Could you print every one of the following lines back word for word, without changing anything?

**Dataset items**
::::::::

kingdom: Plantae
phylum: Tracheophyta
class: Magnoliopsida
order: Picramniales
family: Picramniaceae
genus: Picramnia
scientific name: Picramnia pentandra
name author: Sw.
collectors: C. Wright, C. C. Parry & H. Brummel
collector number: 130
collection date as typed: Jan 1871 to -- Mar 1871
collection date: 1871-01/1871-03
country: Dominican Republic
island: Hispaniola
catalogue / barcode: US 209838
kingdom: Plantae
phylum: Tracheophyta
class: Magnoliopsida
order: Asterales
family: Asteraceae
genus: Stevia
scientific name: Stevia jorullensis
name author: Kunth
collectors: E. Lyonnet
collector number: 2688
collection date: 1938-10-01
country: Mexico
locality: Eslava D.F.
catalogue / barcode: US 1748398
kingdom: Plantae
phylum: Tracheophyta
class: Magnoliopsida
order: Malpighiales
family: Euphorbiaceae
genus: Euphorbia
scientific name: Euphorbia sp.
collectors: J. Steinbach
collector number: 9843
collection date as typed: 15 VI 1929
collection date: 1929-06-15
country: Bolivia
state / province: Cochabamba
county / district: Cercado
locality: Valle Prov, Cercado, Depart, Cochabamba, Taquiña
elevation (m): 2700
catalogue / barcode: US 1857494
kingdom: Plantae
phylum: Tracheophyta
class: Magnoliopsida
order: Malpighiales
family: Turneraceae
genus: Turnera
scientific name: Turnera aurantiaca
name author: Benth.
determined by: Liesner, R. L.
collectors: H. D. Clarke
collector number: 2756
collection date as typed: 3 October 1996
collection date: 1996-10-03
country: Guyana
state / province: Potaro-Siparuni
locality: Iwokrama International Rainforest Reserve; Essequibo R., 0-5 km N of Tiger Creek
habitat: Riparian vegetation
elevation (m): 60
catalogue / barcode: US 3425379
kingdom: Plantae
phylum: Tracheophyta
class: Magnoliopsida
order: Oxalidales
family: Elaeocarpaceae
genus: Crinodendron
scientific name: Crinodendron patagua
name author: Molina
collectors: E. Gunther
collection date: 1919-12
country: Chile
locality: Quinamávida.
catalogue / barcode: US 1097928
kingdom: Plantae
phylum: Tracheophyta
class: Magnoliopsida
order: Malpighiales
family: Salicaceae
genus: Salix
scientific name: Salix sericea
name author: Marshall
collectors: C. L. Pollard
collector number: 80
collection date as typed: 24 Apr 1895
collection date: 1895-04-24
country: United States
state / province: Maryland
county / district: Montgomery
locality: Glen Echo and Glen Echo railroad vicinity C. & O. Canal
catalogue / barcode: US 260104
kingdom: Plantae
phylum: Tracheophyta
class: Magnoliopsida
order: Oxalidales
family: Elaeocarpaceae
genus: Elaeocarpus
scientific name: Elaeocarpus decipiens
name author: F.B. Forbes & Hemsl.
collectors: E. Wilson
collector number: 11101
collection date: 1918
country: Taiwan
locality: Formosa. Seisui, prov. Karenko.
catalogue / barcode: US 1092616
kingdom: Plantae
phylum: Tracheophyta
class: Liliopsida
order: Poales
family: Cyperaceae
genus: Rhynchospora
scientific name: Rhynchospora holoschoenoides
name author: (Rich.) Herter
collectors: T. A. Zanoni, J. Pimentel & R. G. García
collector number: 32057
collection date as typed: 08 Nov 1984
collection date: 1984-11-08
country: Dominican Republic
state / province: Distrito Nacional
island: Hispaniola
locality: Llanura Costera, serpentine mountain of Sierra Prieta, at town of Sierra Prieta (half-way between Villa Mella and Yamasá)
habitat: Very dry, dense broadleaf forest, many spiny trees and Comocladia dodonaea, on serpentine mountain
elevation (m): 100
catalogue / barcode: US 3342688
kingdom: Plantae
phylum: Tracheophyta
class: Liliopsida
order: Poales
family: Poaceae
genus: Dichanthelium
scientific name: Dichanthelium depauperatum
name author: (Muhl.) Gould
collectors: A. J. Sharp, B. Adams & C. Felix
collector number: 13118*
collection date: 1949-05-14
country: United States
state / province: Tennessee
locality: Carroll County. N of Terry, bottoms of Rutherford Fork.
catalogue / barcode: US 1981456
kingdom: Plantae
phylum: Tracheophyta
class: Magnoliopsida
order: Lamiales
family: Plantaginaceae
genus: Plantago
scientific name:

::::::::

**THE OUTPUT**
kingdom: Plantae
phylum: Tracheophyta
class: Magnoliopsida
order: Picramniales
family: Picramniaceae
genus: Picramnia
scientific name: Picramnia pentandra
name author: Sw.
collectors: C. Wright, C. C. Parry & H. Brummel
collector number: 130
collection date as typed: Jan 1871 to -- Mar 1871
collection date: 1871-01/1871-03
country: Dominican Republic
island: Hispaniola
catalogue / barcode: US 209838
kingdom: Plantae
phylum: Tracheophyta
class: Magnoliopsida
order: Asterales
family: Asteraceae
genus: Stevia
scientific name: Stevia jorullensis
name author: Kunth
collectors: E. Lyonnet
collector number: 2688
collection date: 1938-10-01
country: Mexico
locality: Eslava D.F.
catalogue / barcode: US 1748398
kingdom: Plantae
phylum: Tracheophyta
class: Magnoliopsida
order: Malpighiales
family: Euphorbiaceae
genus: Euphorbia
scientific name: Euphorbia sp.
collectors: J. Steinbach
collector number: 9843
collection date as typed: 15 VI 1929
collection date: 1929-06-15
country: Bolivia
state / province: Cochabamba
county / district: Cercado
locality: Valle Prov, Cercado, Depart, Cochabamba, Taquiña
elevation (m): 2700
catalogue / barcode: US 1857494
kingdom: Plantae
phylum: Tracheophyta
class: Magnoliopsida
order: Malpighiales
family: Turneraceae
genus: Turnera
scientific name: Turnera aurantiaca
name author: Benth.
determined by: Liesner, R. L.
collectors: H. D. Clarke
collector number: 2756
collection date as typed: 3 October 1996
collection date: 1996-10-03
country: Guyana
state / province: Potaro-Siparuni
locality: Iwokrama International Rainforest Reserve; Essequibo R., 0-5 km N of Tiger Creek
habitat: Riparian vegetation
elevation (m): 60
catalogue / barcode: US 3425379
kingdom: Plantae
phylum: Tracheophyta
class: Magnoliopsida
order: Oxalidales
family: Elaeocarpaceae
genus: Crinodendron
scientific name: Crinodendron patagua
name author: Molina
collectors: E. Gunther
collection date: 1919-12
country: Chile
locality: Quinamávida.
catalogue / barcode: US 1097928
kingdom: Plantae
phylum: Tracheophyta
class: Magnoliopsida
order: Malpighiales
family: Salicaceae
genus: Salix
scientific name: Salix sericea
name author: Marshall
collectors: C. L. Pollard
collector number: 80
collection date as typed: 24 Apr 1895
collection date: 1895-04-24
country: United States
state / province: Maryland
county / district: Montgomery
locality: Glen Echo and Glen Echo railroad vicinity C. & O. Canal
catalogue / barcode: US 260104
kingdom: Plantae
phylum: Tracheophyta
class: Magnoliopsida
order: Oxalidales
family: Elaeocarpaceae
genus: Elaeocarpus
scientific name: Elaeocarpus decipiens
name author: F.B. Forbes & Hemsl.
collectors: E. Wilson
collector number: 11101
collection date: 1918
country: Taiwan
locality: Formosa. Seisui, prov. Karenko.
catalogue / barcode: US 1092616
kingdom: Plantae
phylum: Tracheophyta
class: Liliopsida
order: Poales
family: Cyperaceae
genus: Rhynchospora
scientific name: Rhynchospora holoschoenoides
name author: (Rich.) Herter
collectors: T. A. Zanoni, J. Pimentel & R. G. García
collector number: 32057
collection date as typed: 08 Nov 1984
collection date: 1984-11-08
country: Dominican Republic
state / province: Distrito Nacional
island: Hispaniola
locality: Llanura Costera, serpentine mountain of Sierra Prieta, at town of Sierra Prieta (half-way between Villa Mella and Yamasá)
habitat: Very dry, dense broadleaf forest, many spiny trees and Comocladia dodonaea, on serpentine mountain
elevation (m): 100
catalogue / barcode: US 3342688
kingdom: Plantae
phylum: Tracheophyta
class: Liliopsida
order: Poales
family: Poaceae
genus: Dichanthelium
scientific name: Dichanthelium depauperatum
name author: (Muhl.) Gould
collectors: A. J. Sharp, B. Adams & C. Felix
collector number: 13118*
collection date: 1949-05-14
country: United States
state / province: Tennessee
locality: Carroll County. N of Terry, bottoms of Rutherford Fork.
catalogue / barcode: US 1981456
kingdom: Plantae
phylum: Tracheophyta
class: Magnoliopsida
order: Lamiales
family: Plantaginaceae
genus: Plantago
scientific name:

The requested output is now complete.